• Written task: Print verbatim the stretch of the records from the line containing "As of now this" through the end of the records.

• Dataset records:
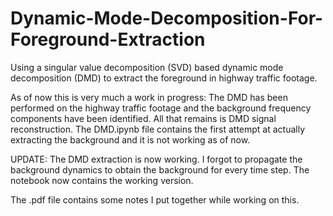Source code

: # Dynamic-Mode-Decomposition-For-Foreground-Extraction
Using  a singular value decomposition (SVD) based dynamic mode decomposition (DMD) to extract the foreground in highway traffic footage.

As of now this is very much a work in progress: The DMD has been performed on the highway traffic footage and the background frequency components have been identified. All that remains is DMD signal reconstruction. The DMD.ipynb file contains the first attempt at actually extracting the background and it is not working as of now.

UPDATE: The DMD extraction is now working. I forgot to propagate the background dynamics to obtain the background for every time step. The notebook now contains the working version. 

The .pdf file contains some notes I put together while working on this.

• The answer:
As of now this is very much a work in progress: The DMD has been performed on the highway traffic footage and the background frequency components have been identified. All that remains is DMD signal reconstruction. The DMD.ipynb file contains the first attempt at actually extracting the background and it is not working as of now.

UPDATE: The DMD extraction is now working. I forgot to propagate the background dynamics to obtain the background for every time step. The notebook now contains the working version. 

The .pdf file contains some notes I put together while working on this.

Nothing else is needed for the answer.